§ **DOCUMENT TEXT**:
In my circle of friends, of LGBT people of faith, Christian faith in particular, there is a divide between those who believe that same-sex physical intimacy is God-honoring, and those who believe that sex of any sort, in order to be holy and right, should be restricted to the heterosexual marriage bed. While I can tell you about my own conclusions, my own wrestling with this particular component of relationship, I cannot decide for you what is right and what is not. No one can make that decision for you. But there are plenty of people out there willing to walk the path with you, the journey necessary for coming to your own conclusions.

 

While my hope is that you find the love you both want and need, my bigger point is this: you are loved, right where you are, just as you are. No conditions. No expectations. You are loved by the One who made you, a love that supercedes time and history, culture, label, sexual attraction. You are loved because you are known.

Dataset entries:

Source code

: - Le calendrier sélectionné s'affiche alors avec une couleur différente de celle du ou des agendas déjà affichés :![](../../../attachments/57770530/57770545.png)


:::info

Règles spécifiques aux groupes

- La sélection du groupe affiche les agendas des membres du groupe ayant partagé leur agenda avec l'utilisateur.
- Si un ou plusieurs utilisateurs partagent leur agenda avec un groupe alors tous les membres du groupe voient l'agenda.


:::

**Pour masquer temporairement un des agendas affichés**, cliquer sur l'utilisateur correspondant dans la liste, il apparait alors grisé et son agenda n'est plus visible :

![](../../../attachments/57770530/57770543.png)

§ **TASKS AND EXERCISES**:
1) According to the essay on faith and sexuality, why is the reader loved? Answer in one to three sentences.
2) In the records, swap "agendas" for "calendriers" in everything from the line containing "déjà affichés :![](../../../attachments/57770530/57770545.png)" down to the end of the records, and write those lines out again with nothing else changed.

§ **SOLUTIONS TO THE PROBLEMS**:
1) The essay says the reader is loved because they are known. That love comes from the One who made them, and it goes beyond time, history, culture, label and sexual attraction.

2)
: - Le calendrier sélectionné s'affiche alors avec une couleur différente de celle du ou des calendriers déjà affichés :![](../../../attachments/57770530/57770545.png)


:::info

Règles spécifiques aux groupes

- La sélection du groupe affiche les calendriers des membres du groupe ayant partagé leur agenda avec l'utilisateur.
- Si un ou plusieurs utilisateurs partagent leur agenda avec un groupe alors tous les membres du groupe voient l'agenda.


:::

**Pour masquer temporairement un des calendriers affichés**, cliquer sur l'utilisateur correspondant dans la liste, il apparait alors grisé et son agenda n'est plus visible :

![](../../../attachments/57770530/57770543.png)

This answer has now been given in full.